One thing to consider is whether you own or down own the land below the mobile home.

If you don't own the land itself, the ability for the property to appreciate will be limited.
If the ability to appreciate is limited, the exclusion of section 121 is available but I think less attractive.

@Marcus Brown

It can get complicated if you owned the land for some time, let it appreciate in value, and then put a mobile home on it and moved into it for 2 years. In this case, you tax exclusion will only be partial.

If you immediately made the property your residence, and all appreciation happened while you lived on the property, then most likely you can avoid taxes, subject to some additional conditions, such as no other sale of residence within 2 years.

@Marcus Brown

In my earlier reply, I failed to consider the point that you brought up: does a mobile home qualify for the purposes of the capital gain exclusion under Section 121 of the Internal Revenue Code?  

This is also complicated, and I give you thumbs up for being aware of a possible trap here. Under Regulations 1.121,

"A property used by the taxpayer as the taxpayer's residence may include a houseboat, a house trailer, or the house or apartment that the taxpayer is entitled to occupy as a tenant-stockholder in a cooperative housing corporation (as those terms are defined in section 216(b)(1) and (2)). Property used by the taxpayer as the taxpayer's residence does not include personal property that is not a fixture under local law."

Interpretation: while generally mobile homes can qualify, they will NOT qualify if the local law considers them personal rather than real property. You sometimes have to look into the manner in which the home is installed and other factors. So you would need to carefully consider your local laws.

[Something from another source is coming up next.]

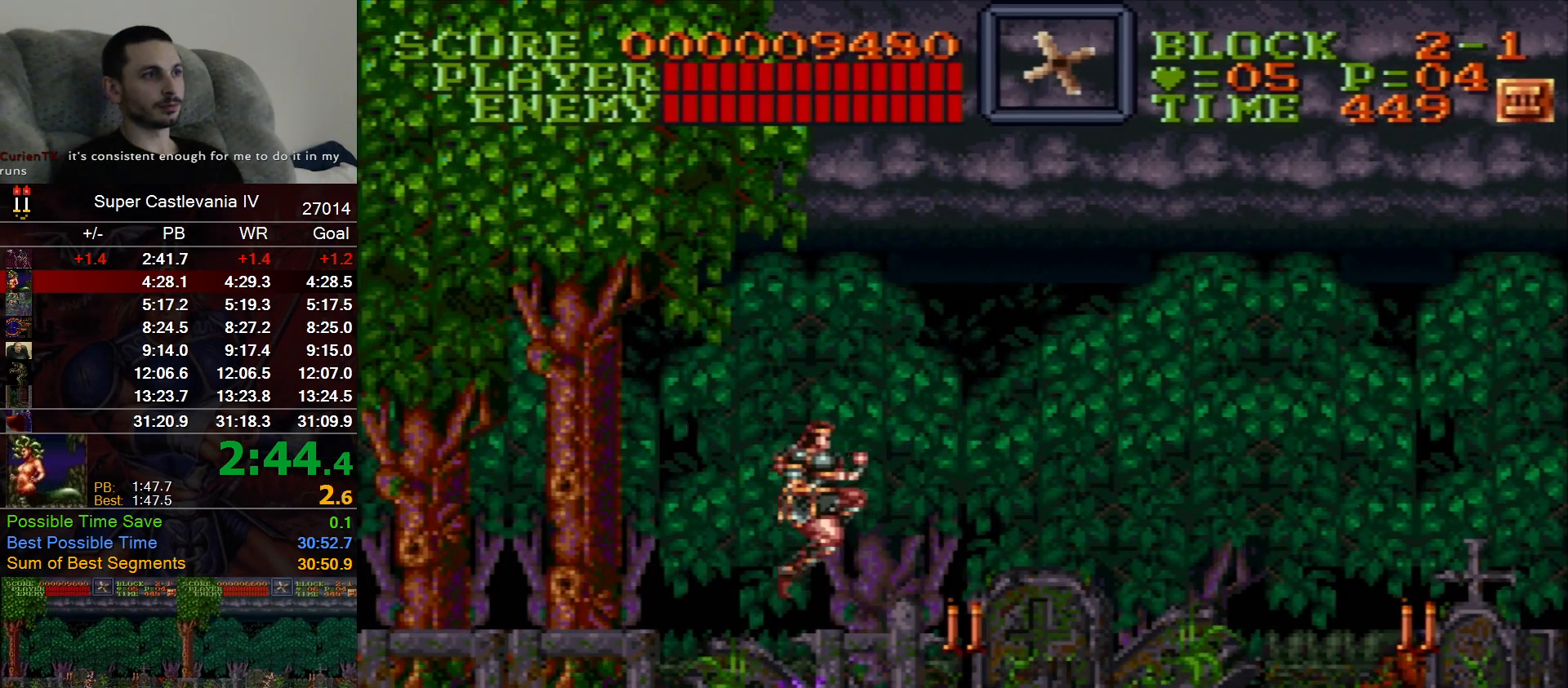
{"dt_ms": 500, "buttons": ["DPAD_RIGHT"], "events": []}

@Marcus Brown You should file an Affidavit of Affixation with your county to convert the mobile home to real estate.  Then, there will be no doubt that your mobile home is a primary residence and that you qualify for the tax exclusion under Sec 121.

Affixing a mobile home is more related to a paperwork process than the actual way it is sited. A mobile home can be on a concrete foundation and either be "attached" or "not attached". When buying a mobile, determining the status is often a challenge as it seems records tend to not be maintained very well. If it's NOT attached, then there needs to be a title for the mobile. If the county/city is taxing the property and listing the mobile as a taxable structure/improvement, that's an indication it's attached.